As antigas estações de Gabriel Piza, Mailasqui e São João Novo, bem como os apeadeiros existentes (Vila Amaral, km 50 e km 46), seriam reformadas para serem paradas dos ônibus, recebendo totens de identificação, assentos, mapas padrão do sistema metropolitano sobre trilhos de São Paulo e até mesmo máquinas de recarga do cartão BOM.

Somente ônibus seriam autorizados a trafegar no corredor. O acesso por demais veículos seria evitado por meio de barreiras automáticas e dispositivos que impeçam a entrada de automóveis e motocicletas à pista exclusiva.

A demanda prevista para os serviços de ônibus entre São Roque e Itapevi pelo novo corredor faria em torno de 10–15 mil passageiros por dia, incluindo a demanda reprimida que seria oriunda de pessoas que hoje se deslocam de automóvel e moto.

Considerando que o trecho entre Amador e Mairinque poderá não ser incluído no edital de concessão da Linha 8, uma opção seria criar uma PPP, na qual a CPTM, a EMTU e as prefeituras locais entrariam com as obras pesadas de infra-estrutura (asfaltamento e adequação viária) e o consórcio privado ficaria responsável pela instalação dos equipamentos de operação e sinalização, manutenção e operação do sistema, bem como a aquisição dos veículos e até a exploração de terrenos das estações para empreendimentos imobiliários. O prazo de concessão poderia ser igual ou superior a 20 anos, visando a recuperação do investimento realizado. Os valores estimados para o projeto seriam de aproximadamente R$ 55–60 milhões.

O trecho entre São Roque e Mairinque seria reformado para a operação do futuro trem turístico local, a ser operado pela prefeitura são-roquense.
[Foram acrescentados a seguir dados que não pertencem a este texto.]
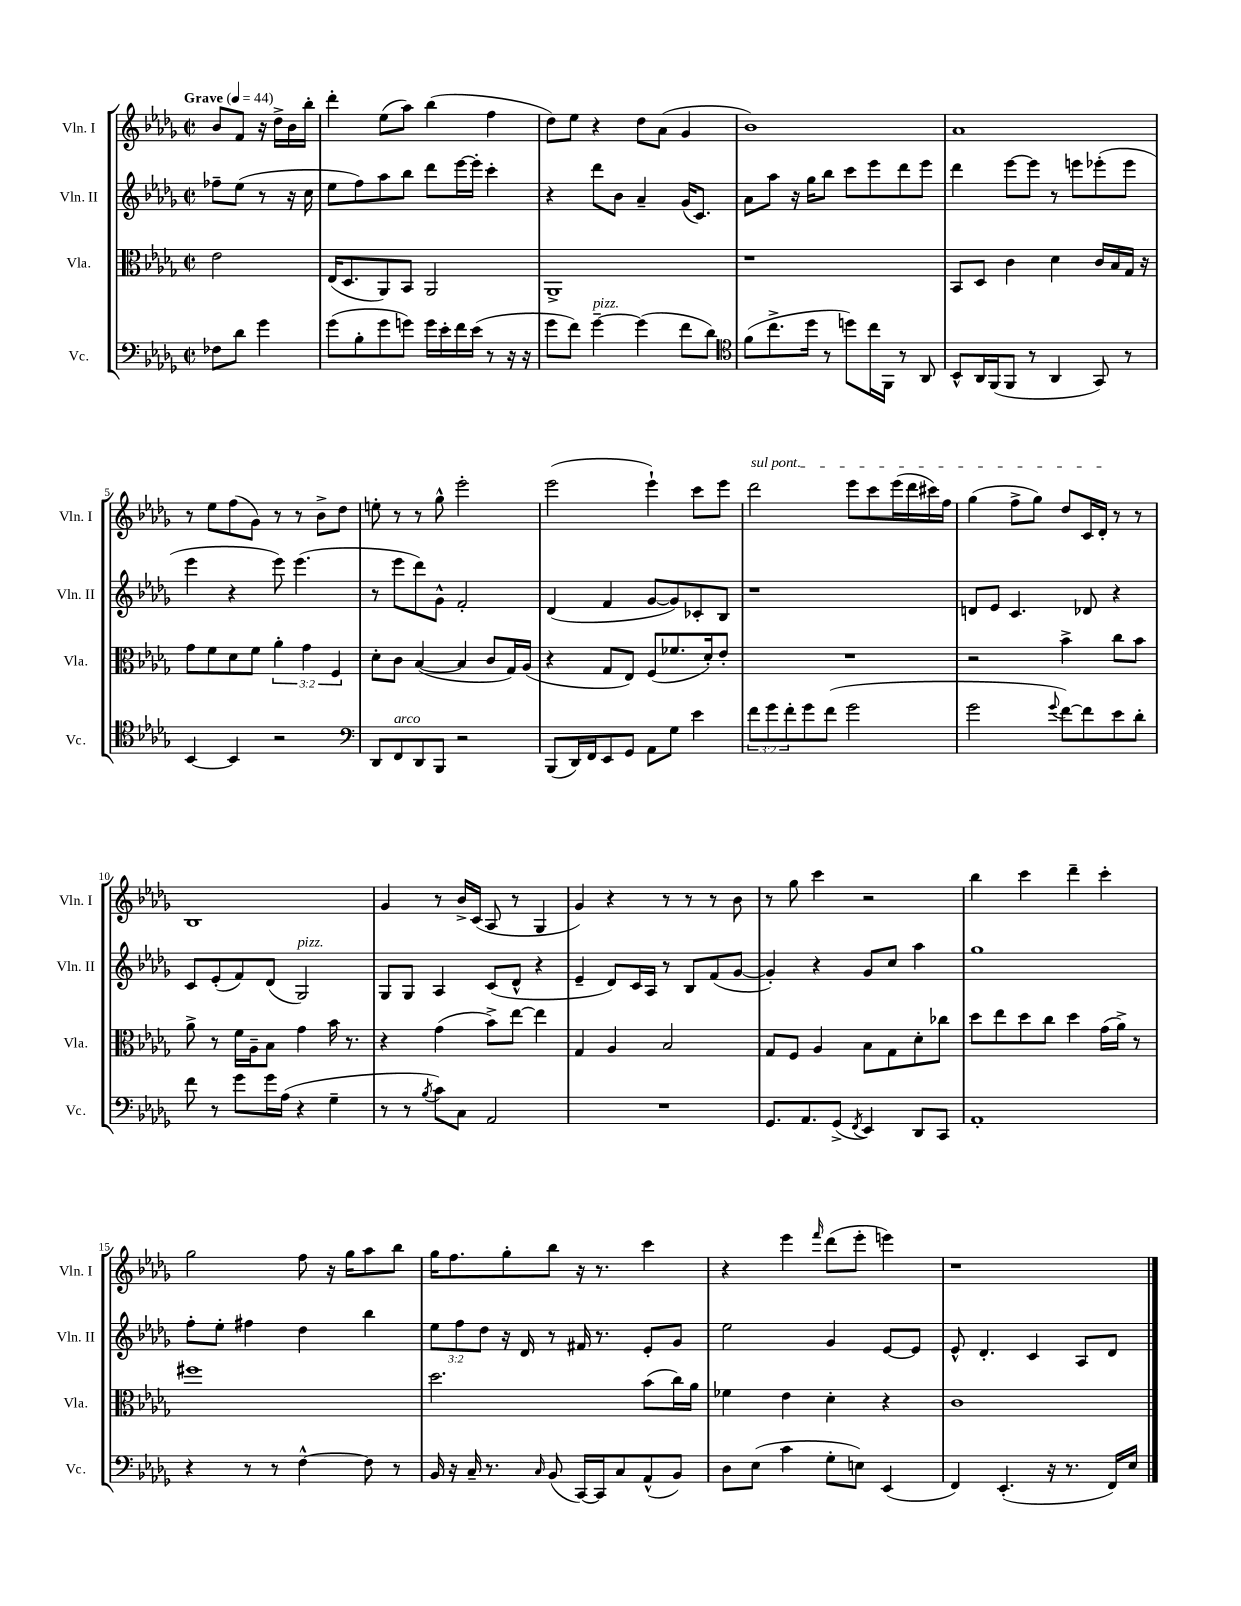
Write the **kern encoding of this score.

**kern	**kern	**kern	**kern
*part4	*part3	*part2	*part1
*staff4	*staff3	*staff2	*staff1
*I"Vc.	*I"Vla.	*I"Vln. II	*I"Vln. I
*I'Vc.	*I'Vla.	*I'Vln. II	*I'Vln. I
*clefF4	*clefC3	*clefG2	*clefG2
*k[b-e-a-d-g-]	*k[b-e-a-d-g-]	*k[b-e-a-d-g-]	*k[b-e-a-d-g-]
*M2/2	*M2/2	*M2/2	*M2/2
*met(c|)	*met(c|)	*met(c|)	*met(c|)
*MM44	*MM44	*MM44	*MM44
=	=	=	=
!	!	!	!LO:TX:a:B:t=Grave
8F-X\L	2e-\	8ff-X~\L	8b-/L
8d-\J	.	(8ee-\J	8f/J
4g-\	.	8r	16r
.	.	.	16dd-^\LL
.	.	16r	16b-\
.	.	16cc\	16bb-'\JJ
=1	=1	=1	=1
(8g-\L	(16E-/KL	8ee-\L	4ddd-'\
.	8.D-/	.	.
8B-'\	.	8ff\)	.
8g-\	8AA-/)	8aa-\	(8ee-\L
8gn\J)	8BB-/J	8bb-\J	8aa-\J)
16g\LL	2AA-/	8ddd-\L	(4bb-\
16e-'\	.	.	.
16f\	.	[16eee-\L	.
(16e-\JJ	.	16eee-'\JJ]	.
8r	.	4ccc'\	4ff\
16r	.	.	.
16r	.	.	.
=2	=2	=2	=2
8g-\L	1AA-^	4r	8dd-\L)
8f\J)	.	.	8ee-\J
!LO:TX:a:i:t=pizz.	!	!	!
[4g-~\	.	8ddd-\L	4r
.	.	8b-\J	.
(4g-\]	.	4a-~/	8dd-\L
.	.	.	(8a-\J
8f\L	.	(16g-/KL	4g-/
.	.	8.c/J)	.
8d-\J)	.	.	.
=3	=3	=3	=3
*clefC4	*	*	*
(8f\L	1r	8a-\L	1b-)
8.cc^\	.	8aa-\J	.
.	.	16r	.
16dd-\Jk	.	16gg-\KL	.
8r	.	8bb-\J	.
8ddn\L)	.	8ccc\L	.
16cc\L	.	8eee-\	.
16FF\JJ	.	.	.
8r	.	8ddd-\	.
8AA-/	.	8eee-\J	.
=4	=4	=4	=4
8BB-^^/L	8BB-/L	4ddd-\	1a-
16AA-/L	8D-/J	.	.
(16FF/J	.	.	.
8FF/J	4c\	[8eee-\L	.
8r	.	8eee-\J]	.
4AA-/	4d-\	8r	.
.	.	8eeen\L	.
8GG-/)	16c/LL	(8eee-X'\	.
.	16B-/	.	.
8r	16G-/JJ	8eee-\J	.
.	16r	.	.
!!LO:LB:g=z
=5	=5	=5	=5
[4BB-/	8g-\L	4eee-\	8r
.	8f\	.	8ee-\L
4BB-/]	8d-\	4r	(8ff\
.	8f\J	.	8g-\J)
2r	6a-'\	8eee-\)	8r
.	.	(4.eee-\	8r
.	6g-\	.	.
.	.	.	8b-^\L
.	6F/	.	.
.	.	.	8dd-\J
=6	=6	=6	=6
*clefF4	*	*	*
8DD-/L	8d-'\L	8r	8een'\
!LO:TX:a:i:t=arco	!	!	!
8FF/	8c\J	8eee-\L	8r
8DD-/	([4B-/	8ddd-\)	8r
8BBB-/J	.	8g-^^\J	8gg-^^\
2r	4B-/]	2f'/	2eee-'\
.	8c/L	.	.
.	16G-/L)	.	.
.	(16A-/JJ	.	.
=7	=7	=7	=7
(8BBB-/L	4r	(4d-/	(2eee-\
16DD-/L)	.	.	.
16FF/J	.	.	.
8EE-/	8G-/L	4f/	.
8GG-/J	8E-/J)	.	.
8AA-\L	(8F/L	[8g-/L	4eee-`\)
8G-\J	8.f-X/	8g-/])	.
4e-\	.	8c-X'/	8ccc\L
.	16d-'/k)	.	.
.	8e-'/J	8B-/J	8eee-\J
=8	=8	=8	=8
!	!	!	!LO:TX:a:i:t=sul pont.
12f\L	1r	1r	2ddd-\
12g-\	.	.	.
12f'\	.	.	.
8g-\	.	.	.
(8f\J	.	.	.
2g-\	.	.	8eee-\L
.	.	.	8ccc\
.	.	.	(16eee-\L
.	.	.	16ddd-\
.	.	.	16ccc#X\)
.	.	.	16ff\JJ
=9	=9	=9	=9
2g-\	2r	8dn/L	(4gg-\
.	.	8e-/J	.
.	.	4.c/	8ff^\L
.	.	.	8gg-\J)
8qqg-/	.	.	.
[8f\L)	4b-^\	.	8dd-/L
8f\]	.	8d-X/	16c/L
.	.	.	16d-'/JJ
8e-\	8cc\L	4r	8r
8d-'\J	8b-\J	.	8r
!!LO:LB:g=z
=10	=10	=10	=10
8f\	8a-^\	8c/L	1B-
8r	8r	(8e-'/	.
8g-\L	16f\LL	8f/)	.
.	16A-~\J	.	.
16g-\L	8B-\J	(8d-/J	.
(16A-\JJ	.	.	.
!	!	!LO:TX:a:i:t=pizz.	!
4r	4g-\	2G-/)	.
4G-~\	16b-\	.	.
.	8.r	.	.
=11	=11	=11	=11
8r	4r	8G-/L	4g-/
8r	.	8G-/J	.
8qB-/	.	.	.
8c\L)	(4g-\	4A-/	8r
8C\J	.	.	16b-^/LL
.	.	.	(16c/JJ
2AA-/	8b-^\L)	(8c/L	8A-/
.	[8ee-\J	8d-^^/J	8r
.	4ee-\]	4r	4G-/
=12	=12	=12	=12
1r	4G-/	4e-~/	4g-/)
.	4A-/	8d-/L)	4r
.	.	16c/L	.
.	.	16A-/JJ	.
.	2B-/	8r	8r
.	.	8B-/L	8r
.	.	(8f/	8r
.	.	[8g-/J	8b-\
=13	=13	=13	=13
8.GG-/L	8G-/L	4g-'/])	8r
.	8F/J	.	8gg-\
8.AA-/	.	.	.
.	4A-/	4r	4ccc\
(8GG-^/J	.	.	.
8qFF/	.	.	.
4EE-/)	8B-\L	8g-/L	2r
.	8G-\	8cc/J	.
8DD-/L	8d-'\	4aa-\	.
8CC/J	8cc-X\J	.	.
=14	=14	=14	=14
1AA-'	8dd-\L	1gg-	4bb-\
.	8ee-\	.	.
.	8dd-\	.	4ccc\
.	8cc\J	.	.
.	4dd-\	.	4ddd-~\
.	(16g-\LL	.	4ccc'\
.	16a-^\JJ)	.	.
.	8r	.	.
!!LO:LB:g=z
=15	=15	=15	=15
4r	1ff#X	8ff'\L	2gg-\
.	.	8ee-'\J	.
8r	.	4ff#X\	.
8r	.	.	.
[4F^^\	.	4dd-\	8ff\
.	.	.	16r
.	.	.	16gg-\KL
8F\]	.	4bb-\	8aa-\
8r	.	.	8bb-\J
=16	=16	=16	=16
16BB-/	2.dd-\	12ee-\L	16gg-\KL
16r	.	.	8.ff\
.	.	12ff\	.
16C~/	.	.	.
.	.	12dd-\J	.
8.r	.	.	.
.	.	16r	8gg-'\
.	.	16d-/	.
16qqC/	.	.	.
(8BB-/	.	8r	8bb-\J
[16CC/LL)	.	16f#X/	16r
16CC/J]	.	8.r	8.r
8C/	.	.	.
(8AA-^^/	(8b-\L	8e-'/L	4ccc\
8BB-/J)	16cc\L)	8g-/J	.
.	16a-\JJ	.	.
=17	=17	=17	=17
8D-\L	4f-X\	2ee-\	4r
(8E-\J	.	.	.
4c\	4e-\	.	4eee-\
.	.	.	16qqfff/
8G-'\L	4d-'\	4g-/	(8ddd-\L
8En\J)	.	.	8eee-'\J
(4EE-/	4r	[8e-/L	4eeen\)
.	.	8e-/J]	.
=18	=18	=18	=18
4FF/)	1c	8e-^^/	1r
.	.	4.d-'/	.
(4.EE-'/	.	.	.
.	.	4c/	.
16r	.	.	.
8.r	.	.	.
.	.	8A-/L	.
16FF/LL)	.	8d-/J	.
16E-/JJ	.	.	.
==	==	==	==
*-	*-	*-	*-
Já o transporte ferroviário de cargas acessaria a Grande São Paulo passando por Campinas e Jundiaí, utilizando a futura segregação a ser implantada junto com o futuro trem regional São Paulo — Campinas.

A construção de um corredor de ônibus no antigo leito ferroviário entre Amador Bueno e Mairinque traria diversos benefícios para toda a comunidade regional, incluindo maior oferta de transporte confiável e rápido, revitalização da chamada “orla ferroviária” e a valorização de imóveis localizados no entorno das antigas estações. Eis uma opção a considerar para a melhoria da mobilidade regional e das próprias localidades das áreas limítrofes à área oeste da Região Metropolitana de São Paulo.